Preset: RK3576 Vision-Language Model {#rk3576_vlm}
Deploy Qwen2.5-VL vision-language model to your reComputer RK3576 with one click.
| Device | Purpose |
|---|
| reComputer RK3576 | Runs Qwen2.5-VL with NPU acceleration |
What you'll get:
- Multimodal AI that understands both images and text
- OpenAI-compatible vision API running locally
- Image captioning, visual Q&A, and more — all on-device
- Interactive API documentation at
/docs
Requirements: RK3576 device (8GB+ RAM) with SSH access + Docker installed
Step 1: Deploy Qwen2.5-VL {#deploy_vlm type=docker_deploy required=true config=devices/rk3576.yaml}
Deploy the vision-language model container to your RK3576 device.

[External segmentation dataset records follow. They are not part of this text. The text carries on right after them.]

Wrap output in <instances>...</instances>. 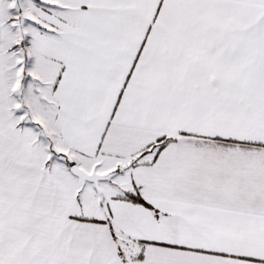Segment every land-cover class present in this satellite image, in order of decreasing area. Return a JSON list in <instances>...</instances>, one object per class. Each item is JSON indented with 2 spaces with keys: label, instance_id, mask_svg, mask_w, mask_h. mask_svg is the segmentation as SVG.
Listing matches in <instances>:
<instances>
[{
  "label": "snow or ice",
  "instance_id": "6c2138e0",
  "mask_svg": "<svg viewBox=\"0 0 264 264\" xmlns=\"http://www.w3.org/2000/svg\"><path fill=\"white\" fill-rule=\"evenodd\" d=\"M0 264H264V0H0Z\"/></svg>",
  "mask_w": 264,
  "mask_h": 264
}]
</instances>
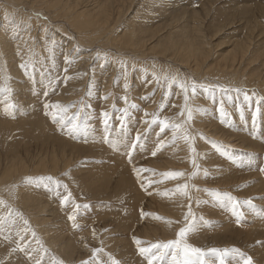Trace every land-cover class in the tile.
<instances>
[{
  "label": "rangeland",
  "instance_id": "obj_1",
  "mask_svg": "<svg viewBox=\"0 0 264 264\" xmlns=\"http://www.w3.org/2000/svg\"><path fill=\"white\" fill-rule=\"evenodd\" d=\"M0 1L2 11L20 14L7 26L0 12V41L14 44L0 52V178L14 163L28 169L14 176L24 190H0V264H149L141 247L180 239L190 225L182 244L205 253L199 264H220L212 249L228 250L225 264L249 256L264 264V191L255 186L264 183V0H125L108 29L89 24L91 44L79 40L61 5L57 17L35 0ZM22 13L39 15L37 27ZM131 30L147 31L145 51L118 43ZM187 44L207 57L199 68L180 62ZM109 53L133 63L120 70ZM72 123L80 131L69 133ZM234 137L253 145L239 148ZM54 160L56 173L39 171ZM170 172L183 176L163 175ZM184 184L187 195L177 191ZM20 192L30 202H20ZM229 197L239 200L235 211ZM153 264H172L171 255Z\"/></svg>",
  "mask_w": 264,
  "mask_h": 264
},
{
  "label": "bare ground",
  "instance_id": "obj_2",
  "mask_svg": "<svg viewBox=\"0 0 264 264\" xmlns=\"http://www.w3.org/2000/svg\"><path fill=\"white\" fill-rule=\"evenodd\" d=\"M5 1H7V0H5ZM22 1V0H21ZM24 1V0H23ZM26 1V0H25ZM37 1V2H36ZM125 0H46V1H44V0H35V1H33V4L34 3H36V6H37V4H38V6L40 7V8H42L43 9V7H44V10H48V12L49 11H51V10H54V12H55V14L57 15V17H62V16H60V14H59V9L57 8V6L58 5H61L60 7H61V10H60V12L61 11H63L64 10V8H66V10H68V12H67V14L68 13H70V18H71V20H70V18L68 17V16H66V18L68 17L69 18V21H70V24H71V26L72 27H74V29H76L75 31H78V37H79V40H81L82 42H86V43H89V44H91L92 43V41H91V36H90V32L88 31V28H89V24H92L93 26H95L96 24H98V25H102V26H100L101 28H103V27H108V25L111 23L110 21H111V18H112V16H114L113 15V11L115 10V7H116V5L120 2V4H122L123 2H124ZM127 1V0H126ZM1 2V1H0ZM28 2V1H27ZM8 3V2H7ZM10 3V2H9ZM2 4H4V3H2ZM18 4V3H17ZM7 5H9V4H7ZM12 5V4H11ZM10 5V6H11ZM22 5V4H21ZM25 5V4H24ZM31 5H32V2H31ZM4 6H6V5H4ZM16 6V5H15ZM23 6V5H22ZM27 6V5H26ZM35 6V7H36ZM37 6V7H38ZM13 7V6H12ZM17 7V6H16ZM59 7V8H60ZM4 8H8V7H4ZM33 8V7H32ZM4 10V11H2V9L0 8V12H2V16H3V18H5V20H6V22H5V25H7L8 23H10V21L15 17V16H20V14L19 13H17L16 11H14V10H12V9H10V8H8L7 10ZM13 9H15L14 7H13ZM16 9H18V8H16ZM15 9V10H16ZM23 9V8H22ZM31 9V8H30ZM34 9V8H33ZM24 10V9H23ZM17 11H19V10H17ZM26 11V10H25ZM24 11V12H25ZM35 11H36V9H35ZM45 12V11H44ZM43 12V13H44ZM65 13V12H64ZM24 13H22V18H24L25 20L24 21H26V26H32V24L31 23H33L34 25V27L36 26L35 25V23H38V21H37V19L35 18V17H37L38 18V16H35L33 13V15L35 16H33L34 18H32V17H29V16H27L26 14H24ZM45 14H46V12H45ZM49 14V13H48ZM47 14V15H48ZM61 14H62V12H61ZM54 15V14H53ZM52 15V16H53ZM1 16V15H0ZM40 16H42V15H40ZM46 16V15H45ZM65 16V15H64ZM56 17V16H55ZM54 17V18H55ZM53 18V17H52ZM51 18V19H52ZM64 18V17H63ZM15 19H16V17H15ZM39 19V18H38ZM59 19V18H58ZM55 20H56V18H55ZM60 20V19H59ZM62 20V19H61ZM43 21V20H42ZM4 22V21H3ZM16 22V24H17V22L19 23L20 21H15ZM15 22H14V25H15ZM49 22V21H48ZM54 22V21H53ZM58 22H60V21H58ZM44 23V22H43ZM61 23V22H60ZM63 23V22H62ZM20 24V23H19ZM45 24V23H44ZM5 25L3 26V27H5ZM46 25V24H45ZM51 25H52V23H51ZM56 25H58V29L59 30H64L63 32H69L68 31V29H67V31L64 29V27H62L61 25H59V24H56ZM0 26H1V24H0ZM8 26V25H7ZM11 26V25H10ZM16 26V25H15ZM19 26V25H18ZM20 26L21 27H23L22 26V22H21V24H20ZM39 26V25H38ZM47 26V25H46ZM54 26V25H53ZM60 26V27H59ZM69 26V25H68ZM2 27V29L4 30V28ZM37 27V26H36ZM48 27H49V25H48ZM70 27V26H69ZM71 27V28H72ZM106 27V28H107ZM24 28V27H23ZM27 28V27H26ZM31 28V27H30ZM40 28V27H39ZM70 28V29H71ZM95 28V27H94ZM101 28H100V30H101ZM105 28V29H106ZM18 29H19V27H18ZM38 29V28H37ZM108 29V28H107ZM110 29H112V28H110ZM1 30V29H0ZM3 30H1V32H2V37H4L5 35H4V31ZM13 30H15L14 28H13ZM26 30V29H25ZM39 30V29H38ZM49 30V29H48ZM53 30V29H52ZM51 30V31H52ZM103 30H104V28H103ZM102 30V31H103ZM113 30V29H112ZM111 30V31H112ZM136 30H139V29H137L136 28ZM136 30H131V34L129 35V37L128 36H125V38H124V34H123V38H124V40H117L118 41V43H120L121 41L123 42V41H125L126 42V40H127V42H126V44L127 43H129V45L130 46H128V45H125V46H127V48L129 47H132V46H134L135 47V49H133L134 50V52H136V53H138V50H140L141 51V48H143V50L145 49V47H147L148 45H146V43H147V41H148V35H147V31H145V30H141L140 31V33H135L134 34V32H138V31H136ZM18 31V30H17ZM20 31V30H19ZM23 31H24V29H23ZM34 31V30H33ZM43 31V30H42ZM56 31V30H55ZM99 31V30H98ZM110 31V30H109ZM129 31H130V29H129ZM128 31V32H129ZM28 32V31H27ZM32 32V31H31ZM41 32V31H40ZM43 32H45V31H43ZM47 32V31H46ZM50 32V31H49ZM100 32V31H99ZM105 32V34H106V31H104ZM22 33V32H21ZM29 33H30V31H29ZM34 33V32H33ZM53 33V32H52ZM56 33V32H55ZM70 33V32H69ZM109 33V32H108ZM8 34V33H7ZM31 34V33H30ZM39 34V33H38ZM37 34V35H38ZM45 34V33H44ZM44 34H42V36L44 35ZM77 34V33H76ZM95 35H96V33H94ZM110 34V33H109ZM113 34V33H112ZM12 35H14V34H12ZM39 35H41V34H39ZM38 35V36H39ZM91 35H93L92 33H91ZM95 35L92 37V38H95ZM108 35V34H107ZM106 35V36H107ZM155 35V34H154ZM33 36V35H32ZM31 36V37H32ZM46 36V35H45ZM110 36H112V35H110ZM18 37V36H17ZM28 37V36H27ZM34 37H35V35H34ZM40 37V36H39ZM78 37H77V39H78ZM98 37H101L102 38V36H98ZM128 37V38H127ZM22 38V37H21ZM25 38V37H24ZM41 38V37H40ZM43 38H45V37H43ZM43 38H42V40H43ZM47 38V37H46ZM55 38V37H54ZM104 38V37H103ZM107 38H108V36H107ZM107 38H104V39H107ZM110 38V37H109ZM152 38H154L152 35H149V40H151ZM0 39H2L1 37H0ZM6 39V38H5ZM17 39V38H16ZM23 39V38H22ZM21 39V41L20 42H22L23 40ZM27 39V38H26ZM31 39V38H30ZM39 39V38H38ZM2 40H4V39H2ZM18 40H20V39H18ZM34 40H35V38H34ZM34 40H32V41H34ZM46 40V39H45ZM51 40H53V38H51ZM59 40V39H58ZM57 40V41H58ZM110 40H115V39H113V38H110L108 41H110ZM6 41V40H5ZM28 41V40H27ZM30 41V40H29ZM28 41V42H29ZM31 41V42H32ZM38 41V40H37ZM50 41V40H49ZM60 41V40H59ZM100 42H102L101 40H99ZM107 41V42H108ZM19 42V41H18ZM19 42V43H20ZM52 42V41H51ZM55 42V41H54ZM61 42V41H60ZM104 42V41H103ZM111 42V41H110ZM124 42V43H125ZM5 43H7V45H8V43L9 42H5ZM5 43H4V41H0V46L4 49H2L1 50V48H0V52H4L6 49H5V47L7 46H5ZM15 43V42H14ZM25 43H26V41H25ZM35 43V42H34ZM53 43V42H52ZM85 43V44H86ZM105 43V42H104ZM103 43V44H104ZM10 44V43H9ZM23 44V43H22ZM32 44V43H31ZM31 44H29L28 43V45H31ZM47 44V45H46ZM49 44H50V42H49ZM49 44L48 43H45V47H43V49L45 48V50H46V52H47V50L49 49H51V48H48L47 49V47L49 46ZM54 44V43H53ZM56 44H58V43H56ZM61 44V43H60ZM71 44V43H70ZM80 44V43H79ZM95 44V43H94ZM93 44V45H94ZM97 44V43H96ZM102 44V43H101ZM100 44V45H101ZM112 44V43H111ZM10 45H14V44H10ZM37 45V44H36ZM43 45H44V43H43ZM50 45H52V44H50ZM62 45V44H61ZM71 45H73V44H71ZM105 45V47L108 45V43L106 44H104ZM103 45V46H104ZM172 45V44H171ZM17 46V45H16ZM26 46H27V44H26ZM25 46V47H26ZM33 46H34V44H33ZM41 46H42V44H41ZM109 46V45H108ZM113 46V45H112ZM248 46V45H247ZM9 46H7L6 48H8ZM18 47V46H17ZM68 47V46H67ZM116 47V46H115ZM154 47V46H153ZM21 48H23V50H24V47H22L21 46ZM33 48H36V47H33ZM38 48H40V47H38L37 46V49ZM117 48V47H116ZM209 48V47H208ZM9 49V48H8ZM8 49H7V51H8ZM11 49V48H10ZM42 49V48H41ZM211 49V48H210ZM12 50V49H11ZM26 50V49H25ZM29 50V49H28ZM30 50H31V46H30ZM36 50V49H35ZM39 50V49H38ZM38 50H36V51H38ZM49 50H48V52H49ZM51 50H53V49H51ZM50 50V52H52ZM94 50V49H93ZM152 50V49H151ZM6 51V52H7ZM54 51L56 52V53H58V54H60L59 52H60V50L59 49H54ZM145 51V50H144ZM176 51H178V50H176ZM175 51V52H176ZM203 50H200V51H197L196 49H194L193 48V46L192 45H190V44H187L186 45V48H184L183 50H182V52H180V54H182V59H181V61L180 62H182V63H185L186 65L188 64V65H190V64H193V67L195 66V67H200V64L202 63V62H205V60H207V57L205 56V55H203V52H202ZM2 52V53H3ZM5 52V53H6ZM21 52V51H20ZM23 52V51H22ZM21 52V53H22ZM39 52H40V50H39ZM43 52V51H42ZM42 52H40V53H42ZM45 51H44V55H47V54H45L46 53ZM113 52V51H112ZM254 52V51H253ZM4 53V54H5ZM55 53V54H56ZM99 54H101L100 52H98ZM144 53V52H143ZM23 54V53H22ZM21 54V55H22ZM36 54H38V53H36ZM50 54V53H49ZM109 54H111V53H109ZM180 54H178V55H180ZM17 55H19V54H17ZM20 55V56H21ZM29 57L31 58V53H29ZM54 55V54H53ZM101 55H103V54H101ZM100 55V56H101ZM112 56H113V58H111L112 60H116V64H115V66L117 67V68H121L120 70H123L124 71V69H125V71L128 69V66L130 67L131 66V64L133 63V61H131V59L129 58V59H126V61H127V64H128V66H125V64H122V58L121 57H116V56H114L115 54H111ZM117 55V54H116ZM3 56V55H2ZM7 56V55H6ZM41 56V55H40ZM54 56H56V55H54ZM58 56V55H57ZM56 56V57H57ZM95 56H98V55H95ZM100 56H98V58L100 57ZM119 56H121V55H119ZM23 57V56H22ZM21 57V58H22ZM27 58H29L28 56H26ZM109 57V56H108ZM174 57V56H173ZM1 58V57H0ZM29 58V59H30ZM41 58V57H40ZM4 59V58H3ZM29 59H24V60H29ZM58 59H59V57H58ZM109 59V58H108ZM110 59V60H111ZM178 59V58H177ZM13 60H15V59H13ZM101 60V59H100ZM103 60V59H102ZM123 60H125V59H123ZM190 60H193V61H190ZM126 61H124V62H126ZM103 62H104V60H103ZM106 63V62H105ZM5 64H7V63H5ZM102 65V62H100L99 63V65ZM104 64V63H103ZM107 65V64H106ZM105 64H104V68H105V66H106ZM207 66V65H206ZM233 66V65H232ZM7 67H9V66H7ZM101 67V66H100ZM107 67V66H106ZM73 68H75V67H73ZM72 68V69H73ZM77 68H80L79 67V65H78V67ZM102 68H103V65H102ZM115 68V67H114ZM205 68V67H204ZM209 68V67H208ZM235 68V67H234ZM8 69V68H7ZM6 69V70H7ZM13 69V68H12ZM134 69V68H133ZM224 69V67L222 68V70ZM77 70V69H76ZM225 70H227V69H225ZM73 71V70H72ZM133 71V70H132ZM215 71H216V69H215ZM214 71V72H215ZM228 71V70H227ZM199 72V71H198ZM232 71H230V73H231ZM235 72V71H234ZM237 72V71H236ZM6 73H8V72H6ZM126 73V72H125ZM218 73V72H217ZM223 73V72H222ZM226 74H227V72H225ZM1 74V73H0ZM79 74V73H78ZM229 74V73H228ZM2 75V74H1ZM16 75V74H15ZM77 75V74H76ZM222 75V74H221ZM223 75H224V73H223ZM214 76H216V74L214 75ZM217 77V76H216ZM243 77V76H242ZM5 78H6V76H5ZM9 78V77H8ZM3 79H4V77H3ZM72 79V78H71ZM77 79L78 78H76V81H77ZM228 81H230L229 79H227ZM236 81V80H235ZM238 82H239V80H237ZM72 82V81H71ZM241 82V81H240ZM243 82V81H242ZM246 82V81H245ZM1 83V82H0ZM74 83V82H73ZM76 83V82H75ZM247 83H249V82H247ZM70 84H72V83H70ZM244 84V83H243ZM250 84V83H249ZM1 85V88H3V85L2 84H0ZM241 85V84H240ZM264 85V84H263ZM263 85H260V86H262L263 87ZM232 86V85H231ZM69 87H70V85H69ZM226 88V87H225ZM227 89V88H226ZM244 93V92H243ZM75 98V97H74ZM195 115V114H194ZM193 116V115H192ZM225 132V131H224ZM212 135H213V137H215V139L217 138V136H218V132H217V130H216V132H214V133H212ZM223 135V134H222ZM226 136V135H225ZM225 136H220V138H224ZM226 138H228V136L226 137ZM225 138V139H226ZM218 139V138H217ZM216 139V140H217ZM231 141V140H230ZM232 141H234L233 143V145H236V146H239V148L240 147H251L250 146V144H252L251 142H250V144H249V142L246 140V138H243V137H240V138H237V137H234V140H232ZM237 141H239V142H237ZM206 145V144H205ZM253 145V144H252ZM207 147V146H206ZM205 147V148H206ZM253 148V147H252ZM212 153H215L214 151H212ZM216 154V153H215ZM213 156V160H217V157H219L218 155H216L217 157H215L214 155H212ZM211 158V157H210ZM188 159V158H187ZM187 159H182L183 161H185V163H183L184 165H188L189 164V161H187ZM179 160H180V158H179ZM219 160V159H218ZM183 161H181V163L183 162ZM180 162V161H179ZM12 164V163H11ZM15 164V163H14ZM12 165V166H9V168L8 169H6V171L3 173V176H2V178H0V190L1 191H4L5 192V189L7 188L8 190L9 189H11V191L13 192V194H10V196H12V195H14V196H16V194H17V192H15V191H13L14 190V188H18V187H20L19 189H18V191H22V190H24L23 189V187L22 186H19L18 184V182H17V177L15 178L14 176L16 175V174H20L19 176H22V175H24V171H27L28 169H26L25 167H23V166H20V168H16L15 166H16V164L15 165ZM19 164V163H18ZM20 165H21V163H20ZM51 168H48L46 165H44V164H39V167H40V169H39V171L40 172H50V173H52V174H54V173H56L58 170V168H59V165L57 164V161H51ZM67 166V165H66ZM49 169V170H48ZM39 171H36V172H39ZM27 175H30V174H28V173H25V176L27 177ZM38 175V174H37ZM19 178V177H18ZM11 182L9 185H7L5 182ZM14 182V183H13ZM260 184H262V185H260ZM255 186H260L261 188L260 189H262L261 191H259V192H263L264 191V183H262L261 181L260 182H256L255 183ZM12 187V188H11ZM7 190V191H8ZM6 191V192H7ZM0 195H1V193H0ZM22 195H24V196H26L27 198H28V201L30 202V200H31V196H29L28 195V193H22V192H20V193H18V197H19V199H20V202H23L24 200H25V198H24V196H22ZM12 199V198H11ZM17 199V198H16ZM15 199V204H17V206H20V204H18V203H16V200ZM8 200H9V198H8ZM13 200V199H12ZM9 201H11V200H9ZM13 203V202H12ZM39 204V203H38ZM42 204V203H41ZM9 205H11V203L9 204ZM14 205V204H13ZM14 206H16V205H14ZM26 206V205H25ZM42 209V208H41ZM44 209V208H43ZM39 210V209H38ZM37 211V210H36ZM165 211V210H164ZM169 213V212H168ZM31 215H32V213H30ZM34 215V214H33ZM35 216V215H34ZM167 216V215H166ZM152 240V239H151ZM1 252V251H0ZM2 253V252H1ZM3 255H5L4 253H3Z\"/></svg>",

Target: Remote Deployment {#rk3576_remote type=remote config=devices/rk3576.yaml default=true}
Deploy to your RK3576 over SSH with one click.
Wiring
- Connect RK3576 to the same network as your computer
- Fill in device IP, SSH username, and password
- Click Deploy
Deployment Complete
- The VLM container is running on your RK3576
- Vision chat API:
http://<device-ip>:8002/v1/chat/completions
- API docs:
http://<device-ip>:8002/docs
Troubleshooting
| Issue | Solution |
|---|
| SSH connection failed | Verify IP address, username, password |
| NPU not detected | Ensure device is RK3576 with RKNPU kernel module loaded |
| Out of memory | VLM requires 8GB+ RAM. Close other services to free memory |
| Image pull slow | Check network connection. Image is about 3GB |
Step 2: Try Vision Chat {#verify_vlm type=image_text_chat}
Test the VLM by sending an image or text.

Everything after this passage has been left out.